Sleep Spasms: How to Avoid Them

To reduce sleep spasms, it's essential that you lead a healthy lifestyle and take care of your sleep habits. We'll tell you what they are and what strategies you can use to help control them.
Sleep Spasms: How to Avoid Them

Last update: 21 October, 2020

When they occur, sleep spasms can wake up both those who experience them as well as their partners. These reactions are usually preceded by an intense sleep or dreaming. Typically, you’ll feel the sensation that you’re falling down the stairs or from somewhere high up. Has this ever happened to you?

Sleep spasms are actually involuntary jerks that occur mainly between wakefulness and sleep.

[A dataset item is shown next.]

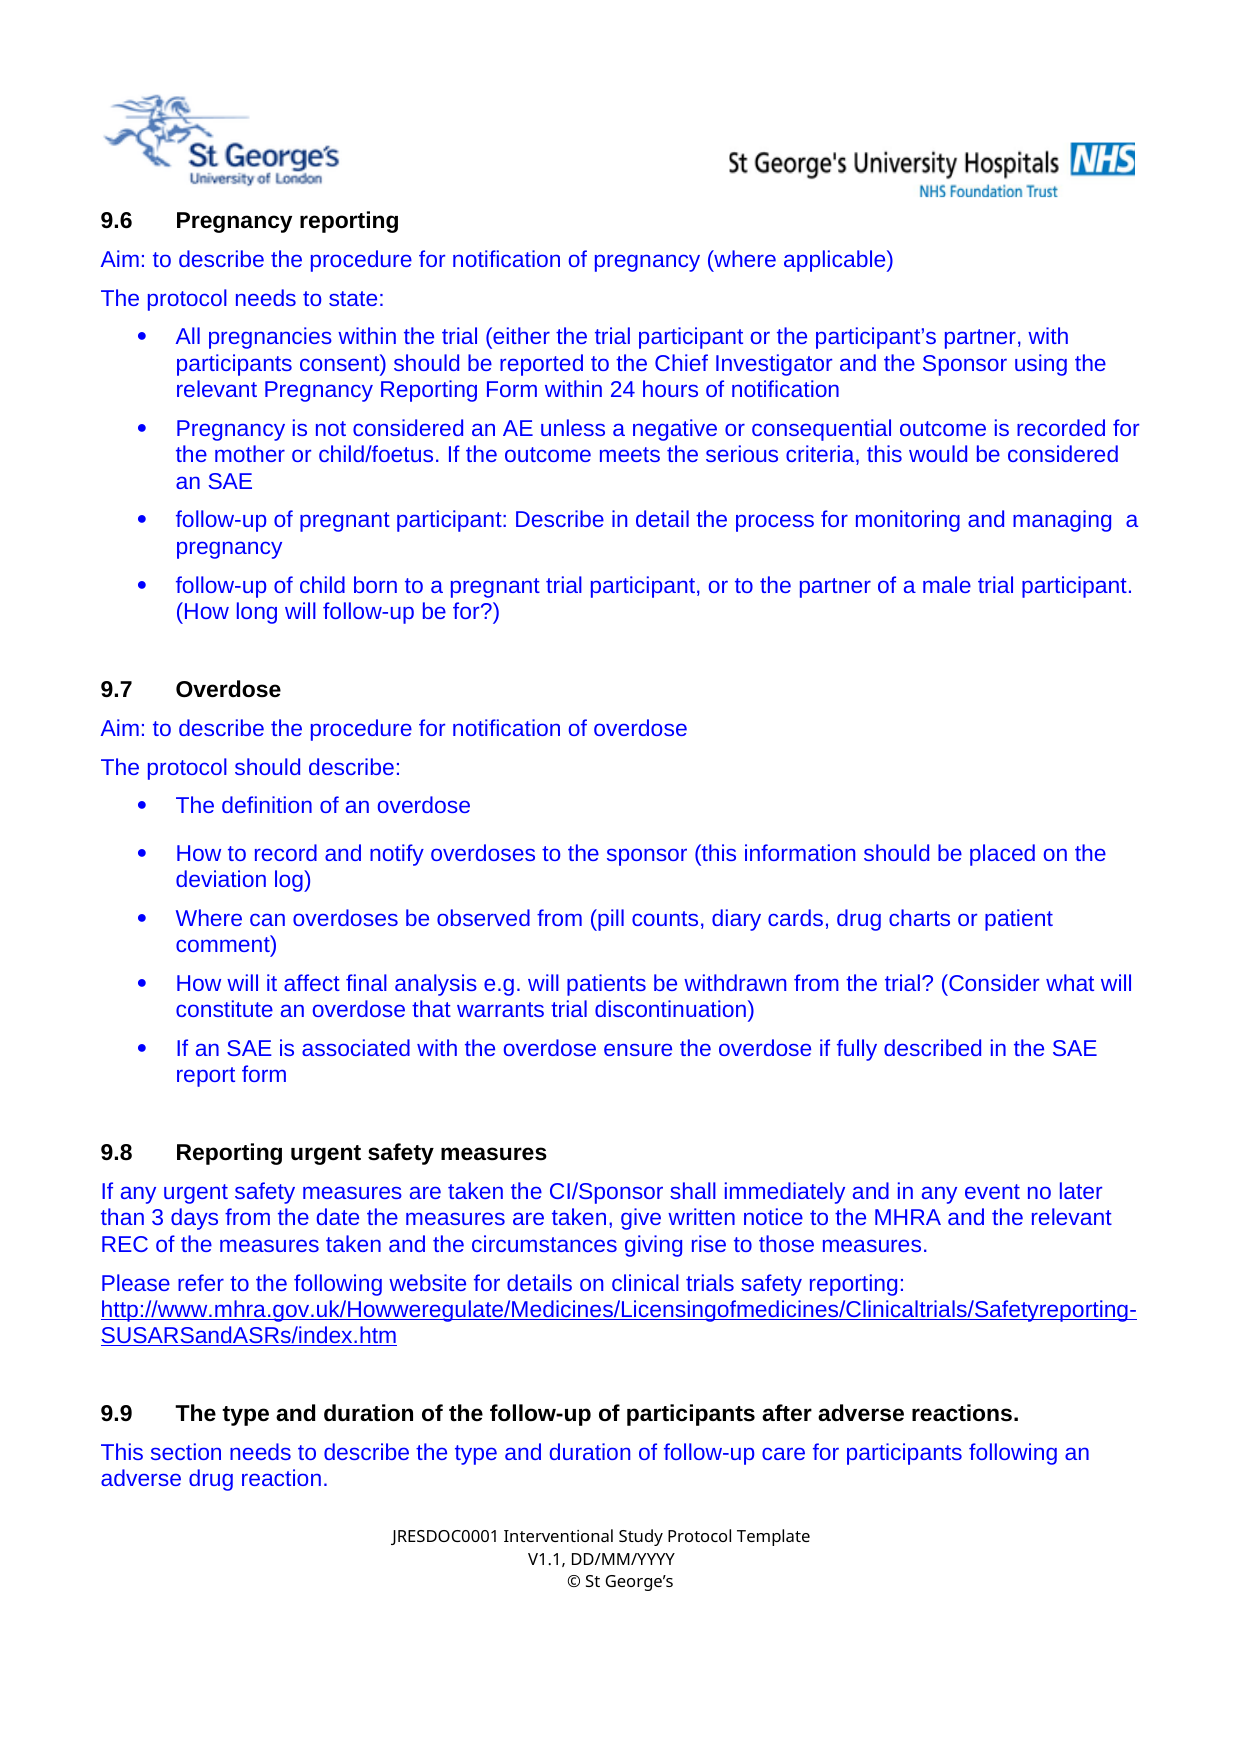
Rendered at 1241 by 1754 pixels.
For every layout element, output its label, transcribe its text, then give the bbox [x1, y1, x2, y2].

list follow-up of child born to a pregnant trial participant, or to the partner of a male trial participant. (How long will follow-up be for?) [138, 572, 1140, 624]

They’re also known as myoclonic spasms or equine jerks and consist of strong, brief muscle spasms.

Although they can be worrisome or uncomfortable, they’re not really serious problems. In fact, it’s a situation that lots of people experience.

Although we’ve yet to understand exactly why they occur, we do know that certain factors contribute to these episodes. We’ll explain them below.

Why do sleep spasms occur?

Experts believe that sleep spasms have something to do with the body preparing for sleep. At this time, the body tends to slow down all functions, such as breathing and heartbeat. Furthermore, motor function stops,  ensuring that, during this time, the body doesn’t react and remains safe.

Other theories maintain that these spasms are something we’ve inherited from our ancestors. Just take a look at a study that took place at the University of Colorado, led by Coolidge.

This study stated that hypnic jolts could be an archaic reflection of the misinterpretation the brain makes during muscle relaxation at the beginning of sleep. It’s as if it were a signal that previously alerted sleeping ancestors that they were falling from a tree.

This suggests that sleep spasms are vestiges of a defense mechanism. On the other hand, triggers like noises or lights can also trigger these sudden movements, according to a publication of Manual MSD.

How can I sleep if I'm nervous?

What factors can contribute to sleep spasms?

As we all know, our pace of life these days affects many areas of our health. What’s more, sleep is one of the areas that suffers the greatest impact according to an article published by the Sleep Institute of Madrid.

According to these experts, living an accelerated pace of life and sleeping a few hours a day can lead to the emergence of different diseases. These include cardiovascular, hormonal, and immunological diseases especially.

Similarly, these factors could lead us to experience involuntary spasms, because many diseases predispose us to suffer from them, according to an article in Mayo Clinic. Although not all of them have been scientifically proven, other factors that seem to influence are:

Any type of problem that disturbs relaxation at bedtime can increase these spasms. In fact, experts also believe that nicotine and even exercise may be related. However, more research is necessary.

How to reduce spasms while sleeping?

Since it’s intuitive that sleep spasms may be the result of anxiety or stress, the first step is to try to reduce these levels. To do this, it’s essential that you change your mentality and modify certain habits.

The routine can seem suffocating on many occasions, but we must focus on keeping calm. Trying to see things in a less dramatic way can help us reduce that constant anxiety.

Similarly, it’s essential to lead a healthy lifestyle. A good diet and regular moderate exercise are essential measures when it comes to achieving quality sleep.

Although its conclusions aren’t definitive, a recent study published in Advances in Nutrition describes the relationship between a healthy diet and the duration and quality of nightly rest.

In addition, we can also appreciate the positive effects of physical activity in the mental realm. According to research published by Clinical Psychology Review, exercise contributes to lowering stress and anxiety levels.

In this sense, sports such as yoga or Pilates, which promote relaxation and management of breathing techniques, are highly recommended alternatives.

A woman doing pilates.

At the same time, as far as nutrition is concerned, it’s important to reduce the intake of caffeine; as we mentioned before, this is one of the factors that can trigger spasms when sleeping.

Likewise, it would be advisable to stop smoking or, in the case of other toxic habits, to eliminate them completely.

Finally, as Hauri (1991) suggests, it’s necessary to try to establish a good schedule of sleep. Try to organize your day to get at least eight hours of rest.

Try not to take your problems to bed. The thoughts that cloud your mind will also affect the way you sleep.

Improve your health through sleep

Sleep spasms aren’t a health concern. However, if they influence the quality of your sleep too much, then you should try to improve your habits.

As we’ve seen, lifestyle is a determining factor when it comes to sleep. Beyond that, if you consider that your spasms may be due to a complication that goes beyond these factors, then don’t hesitate to see your doctor to dispel any doubts and to prevent greater problems.